Monday, May 25, 2009

Out of the Hedge, pt 2

Later in the evening, he summoned the energy and courage to start walking again. Because St Abraham Park was to the north of the city, he kept the sun to his right, reasoning that since he'd walked here it couldn't be that far. He was still struggling to explain his strange outfit. He'd found that he had some kind of short sabre as well as a type of firearm he didn't recognize. At first he'd thought it was an antique or at least a replica of something Napoleonic, but it had a revolving cylinder like a six-shooter. For lack of anything better to do, he had taken out the rounds and seen that one was spent. That probably meant a bullet had been fired from the gun that was now hanging from his belt. That scared him. What scared him even more was that he seemed to know how to handle a gun. He'd never touched a gun in his life before today. He wasn't some sort of lone gunman, he was a scientist.

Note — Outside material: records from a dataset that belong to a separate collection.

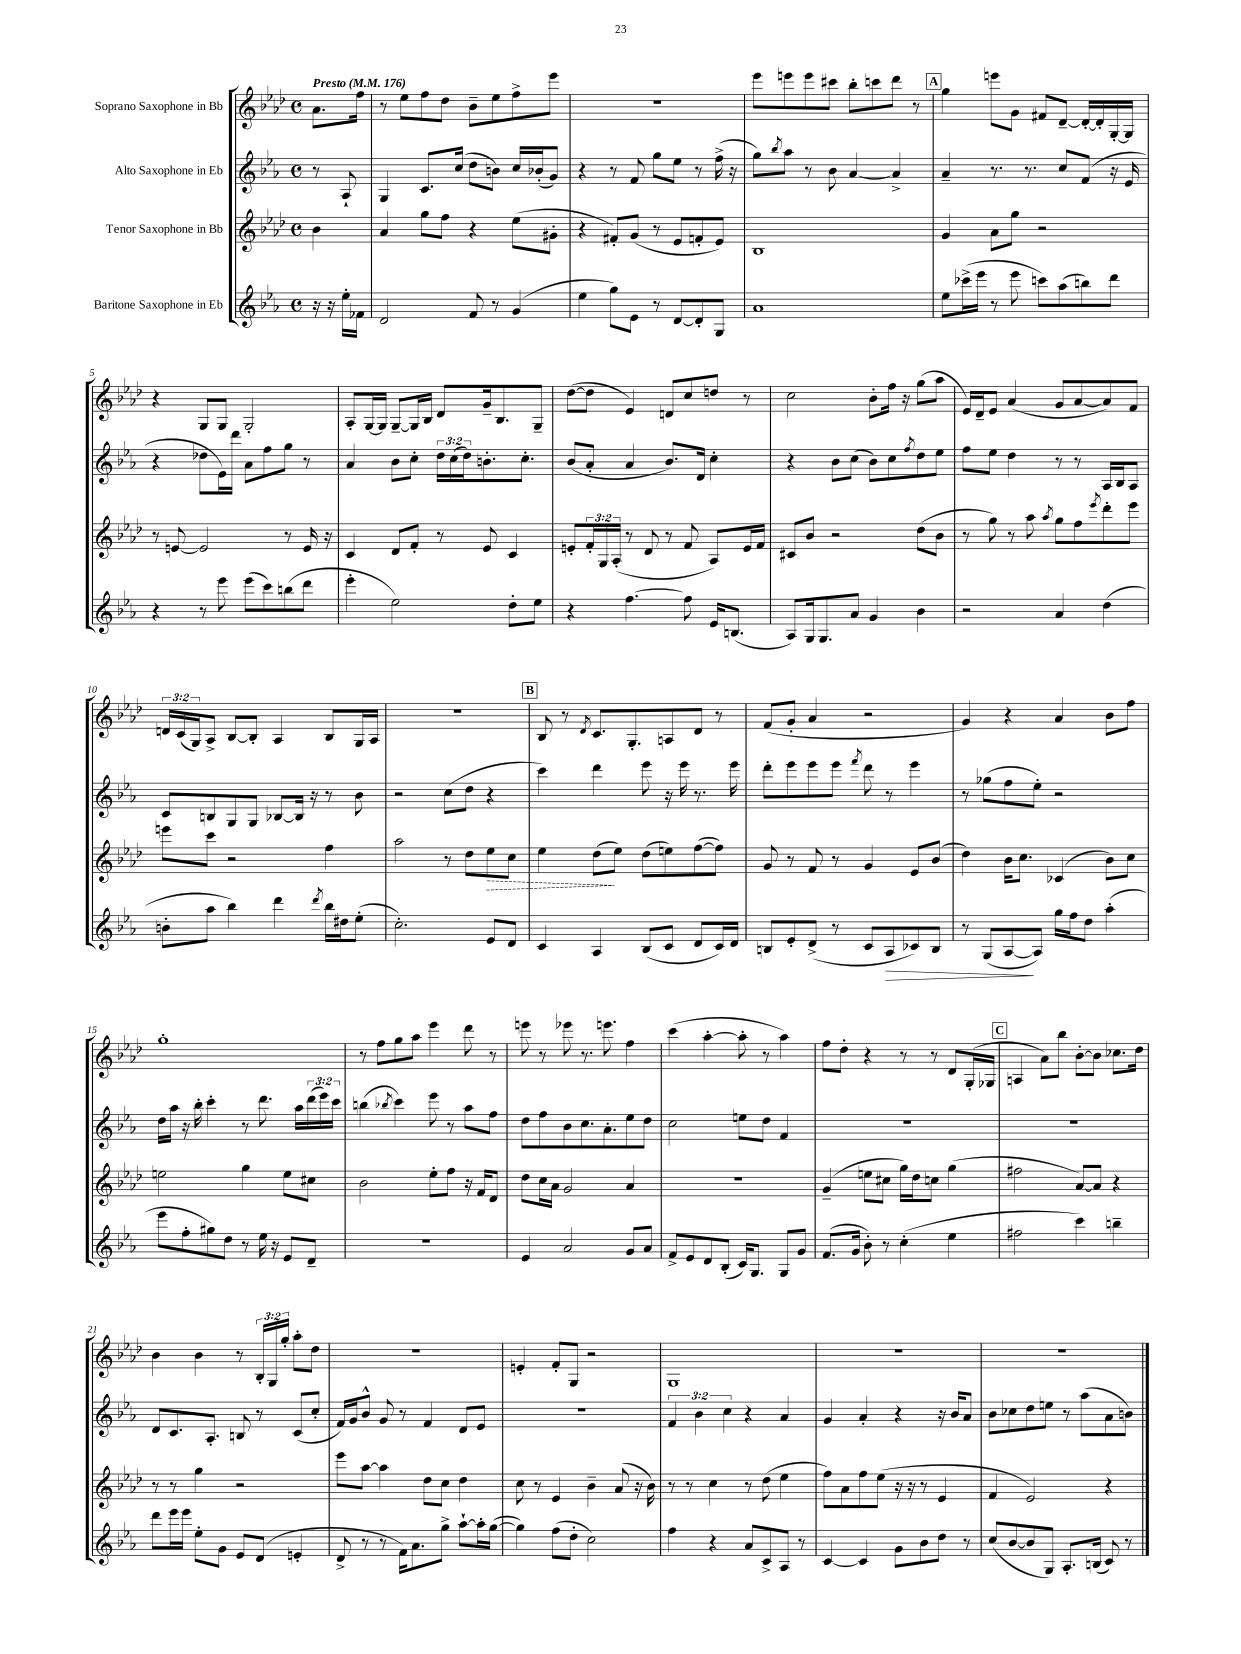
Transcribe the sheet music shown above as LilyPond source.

<<
\new StaffGroup <<
\new Staff = "s0" \with { instrumentName = "Soprano Saxophone in Bb" } {
    \clef treble \key aes \major \defaultTimeSignature \time 4/4 \override Staff.TupletNumber.text = #tuplet-number::calc-fraction-text \partial 4 \tempo "Presto" 4 = 176
    aes'8. f''16 |
    r8 ees''8 f''8 des''8 bes'8-- ees''8 f''8-> ees'''8 |
    R1 |
    ees'''8 e'''8 e'''8 cis'''8 bes''8-. c'''8 des'''8 r8 |
    \mark \markup { \box "A" } g''4 e'''8 g'8 fis'8 des'8~-- des'16~-. des'16-. g16~-. g16 |
    r4 g8 g8 g2-. |
    aes8-. g16~ g16 g8~-- g16 bes16 des'8 g'16-- bes8. g8-- |
    des''8~( des''8 ees'4) d'8 c''8 d''8 r8 |
    c''2 bes'8-. f''16 r16 g''8( aes''8 |
    ees'16) des'16-- ees'8 aes'4( g'8 aes'8~ aes'8) f'8 |
    \tuplet 3/2 { d'16 c'16( g16) } aes8-> bes8~ bes8-. aes4 bes8 g16 aes16 |
    r1 |
    \mark \markup { \box "B" } bes8 r8 \acciaccatura { des'8 } c'8. g8.-. a8 des'8 r8 |
    f'8( g'8-. aes'4 r2 |
    g'4) r4 aes'4 bes'8 f''8 |
    g''1-. |
    r8 f''8 g''8 aes''8 ees'''4 des'''8 r8 |
    e'''8 r8 ees'''8 r8. e'''8. f''4 |
    c'''4( aes''4~-. aes''8-. r8 aes''4) |
    f''8 des''8-. r4 r8 r8 des'8 g16-.( ges16 |
    \mark \markup { \box "C" } a4 aes'8) bes''8 bes'8~-. bes'8 ces''8. des''16 |
    bes'4 bes'4 r8 \tuplet 3/2 { bes16-. g16 g''16-. } aes''8-. des''8 |
    r1 |
    e'4-. f'8-. g8 r2 |
    g1 |
    R1 |
    R1 \bar "|." |
}
\new Staff = "s1" \with { instrumentName = "Alto Saxophone in Eb" } {
    \clef treble \key ees \major \defaultTimeSignature \time 4/4 \override Staff.TupletNumber.text = #tuplet-number::calc-fraction-text \partial 4
    r8 aes8-! |
    g4 c'8. c''16( d''8 b'8) c''16 bes'16-.( g'8) |
    r4 r8 f'8 g''8 ees''8 r8 f''16->( r16 |
    g''8) \acciaccatura { bes''8 } aes''8 r8 bes'8 aes'4~ aes'4-> |
    \mark \markup { \box "A" } aes'4-- r8. r8. c''8 f'8( r16 ees'16 |
    r4 des''8 ees'16) d'''16 aes'8 f''8 g''8 r8 |
    aes'4 bes'8 c''8-. \tuplet 3/2 { d''16 c''16( d''16) } b'8.-. c''8.-. |
    bes'8( aes'8-. aes'4 bes'8.) d'16 c''4-. |
    r4 bes'8 c''8( bes'8) c''8 \acciaccatura { f''8 } d''8 ees''8 |
    f''8 ees''8 d''4 r8 r8 aes16 bes16 aes8 |
    c'8 b8 g8 g8 bes8~ bes16 r16 r8 bes'8 |
    r2 c''8( d''8 r4 |
    \mark \markup { \box "B" } c'''4) d'''4 ees'''8 r16 ees'''16 r8. ees'''16 |
    d'''8-. ees'''8 ees'''8 ees'''8 \acciaccatura { f'''8 } d'''8 r8 ees'''4 |
    r8 ges''8( f''8 ees''8-.) r2 |
    d''16 aes''16 r16 bes''16-. c'''4-. r8 d'''8. aes''16 \tuplet 3/2 { d'''16( ees'''16) c'''16 } |
    b''4( \acciaccatura { bes''8 } c'''4) ees'''8 r8 aes''8 f''8 |
    d''8 f''8 bes'8 c''8. aes'8.-. ees''8 d''8 |
    c''2 e''8 d''8 f'4 |
    R1 |
    \mark \markup { \box "C" } R1 |
    d'8 c'8. aes8.-. b8 r8 c'8( c''8-. |
    f'16) g'16 bes'8-^ g'8 r8 f'4 d'8 ees'8 |
    R1 |
    \tuplet 3/2 { f'4 bes'4 c''4 } r4 aes'4 |
    g'4 aes'4-. r4 r16 bes'16 aes'8 |
    bes'8 ces''8 d''8 e''8 r8 aes''8( aes'8 b'8) \bar "|." |
}
\new Staff = "s2" \with { instrumentName = "Tenor Saxophone in Bb" } {
    \clef treble \key aes \major \defaultTimeSignature \time 4/4 \override Staff.TupletNumber.text = #tuplet-number::calc-fraction-text \partial 4
    bes'4 |
    aes'4 g''8 f''8 r4 ees''8( gis'8-. |
    r4 fis'8-.) g'8( r8 ees'8 f'8-. ees'8) |
    bes1 |
    \mark \markup { \box "A" } g'4 aes'8 g''8 r2 |
    r8 e'8~ e'2 r8 e'16 r16 |
    c'4 des'8 f'8-. r8 ees'8 c'4 |
    e'8-. \tuplet 3/2 { f'16-. g16 aes16-.( } r8 des'8 r8 f'8 aes8) e'16 f'16 |
    cis'8 bes'8 r2 des''8( bes'8 |
    r8 g''8) r8 aes''8 \acciaccatura { aes''8 } g''8 f''8 \acciaccatura { ees'''8 } des'''8-. ees'''8 |
    e'''8 c'''8 r2 f''4 |
    aes''2 r8 des''8 \once \override Hairpin.style = #'dashed-line ees''8\> c''8 |
    \mark \markup { \box "B" } ees''4 des''8\!( ees''8) des''8( e''8) f''8~( f''8) |
    g'8 r8 f'8 r8 g'4 ees'8 bes'8( |
    des''4) bes'16 c''8. ces'4( bes'8) c''8 |
    e''2 g''4 e''8 cis''8 |
    bes'2 ees''8-. f''8 r16 f'16 des'8 |
    des''8 c''16 aes'16 g'2 aes'4 |
    R1 |
    g'4--( e''8 cis''8 g''16) des''16 c''8 g''4( |
    \mark \markup { \box "C" } fis''2 aes'8~) aes'8 r4 |
    r8 r8 g''4 r2 |
    ees'''8 aes''8~ aes''4 des''8 c''8 des''4 |
    c''8 r8 ees'4 bes'4-- aes'8( r16 bes'16) |
    r8 r8 c''4 r8 des''8( ees''4 |
    f''8) aes'8 f''8 ees''8( r16 r16 r8 ees'4 |
    f'4 ees'2) r4 \bar "|." |
}
\new Staff = "s3" \with { instrumentName = "Baritone Saxophone in Eb" } {
    \clef treble \key ees \major \defaultTimeSignature \time 4/4 \partial 4
    r16 r16 ees''16-. fes'16 |
    d'2 f'8 r8 g'4( |
    ees''4 g''8) ees'8 r8 d'8~ d'8-. g8 |
    aes'1 |
    \mark \markup { \box "A" } ees''8 ces'''16->( ees'''16 r8 ees'''8 c'''8) aes''8( b''8) d'''8 |
    r4 r8 ees'''8 ees'''8( c'''8) b''8( d'''8 |
    ees'''4-. ees''2) d''8-. ees''8 |
    r4 f''4.~ f''8 ees'16 b8.( |
    aes8) g16 g8. aes'8 g'4 bes'4 |
    r2 aes'4 d''4( |
    b'8-. aes''8 bes''4) d'''4 \acciaccatura { d'''8 } bes''16 dis''16 ees''8-.( |
    c''2.-.) ees'8 d'8 |
    \mark \markup { \box "B" } c'4 aes4 bes8( c'8 d'8 c'16) d'16 |
    b8 ees'8-. d'8->( r8 c'8 aes8\> ces'8) b8 |
    r8 g8( aes8~\! aes8) g''16 f''16 d''8 aes''4-.( |
    ees'''8 f''8-. gis''8) d''8 r8 ees''16 r16 ees'8 d'8-- |
    r1 |
    ees'4 aes'2 g'8 aes'8 |
    f'8-> ees'8 d'8 bes8-.( c'16) g8. g8 g'8 |
    f'8.( g'16 bes'8-.) r8 c''4-.( ees''4 |
    \mark \markup { \box "C" } fis''2 c'''4) b''4-- |
    d'''8 ees'''16 ees'''16 ees''8-. g'8 ees'8 d'8( e'4-. |
    d'8-> r8 r8 f'16) aes'8. g''8-> aes''8~-! aes''16-. g''16~( |
    g''4) f''8( d''8-. c''2) |
    f''4 r4 aes'8 c'8-> aes8 r8 |
    c'4~ c'4 g'8 bes'8 d''8 r8 |
    c''8( bes'8~ bes'8 g8) aes8.-. b16( c'8) r8 \bar "|." |
}
>>
>>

Thinking back to his laboratory, Charlie let slip a sigh. He wanted nothing more than to be back there, perusing an abstruse white paper and absent-mindedly sipping a camomile tea. He could almost smell it now. A cautious smile spread across his face, easing the wrinkles between his eyebrows, as he took a long whiff of the imaginary tea. Exhaling, he even thought he could hear some of the more rambunctious students chase each other down the hallway, laughing and screaming. He opened his eyes, stopped cold and cocked his head. The laughter was real. His ears only caught snatches of it carried on the wind, and most of it was drowned out by the whispering trees, but he was most definitely hearing the sound of laughing children. They seemed to be somewhere straight ahead. Charlie forged on through the undergrowth with renewed strength.

He felt affirmed when he stumbled across a path going roughly the same direction he was. Now in high spirits, he followed it. He was getting close, he could feel it. He was sure that the forest changed around him as he moved down the path, another sign of nearing civilization. After a short while, he realized that he no longer heard anything other than the wind in the trees, and the path ended abruptly in unusually dense vegetation. Thinking that it might have grown over, Charlie pushed against the leaves ahead of him, but only managed to open a large and painful scratch along his left arm against the unyielding thorny branches. Cursing, he held his other hand against the bleeding wound and turned around. He froze. Before him was something like a wolf, but with jet-black skin and mandibles like an insect. It padded soundlessly towards him on single-taloned paws, the waning sunlight through the leaves mottling its slick skin, and suddenly Charlie's eyes adjusted to the perspective. His blood turned to ice. The thing was huge, its startlingly blue eyes level with his own. It opened its mouth, clicked a pair of mandibles the size of his forearm, and laughed like a baby.

Before Charlie could react, he heard a loud crack echo through the forest. Then he smelled the smoke, saw the gun in his hand and the wolf-thing recoiling in pain, an oozing hole in one of its hind legs. Adrenaline took over, and Charlie ran. Somehow he found an opening beside him and squeezed between the branches, holding up his arms to avoid poking out his eyes on the thorns, the gun still in hand. He could hear something crashing through the bushes behind him. His neck stiffened and his arms flailed, trying to gain momentum. From somewhere in the back of his panicked mind, the math of four legs against two screamed for attention. He crouched down, almost going into a tackle against a tree ahead, but then shoved his foot down hard against the grass and turned at a right angle, hoping to outmanouevre the large beast. He heard a deeply satisfying thud and a grunt, a moment's silence as he gained some headway, and then something breaking into a gallop.

He was stuck on a straight stretch bordered by trees and high thick bushes. There was no way to go but forward, and the wolf-thing was sure to catch up. It was making that sound again, the sound of an innocent child's laughter coming from that dark glistening maw hungry to rend his flesh and break his bones. Just as he thought he would be impaled on the beast's mandibles, hoping for a quick death, he saw a red staff dangling from a treebranch.

"Grab on!" someone bellowed, and Charlie did.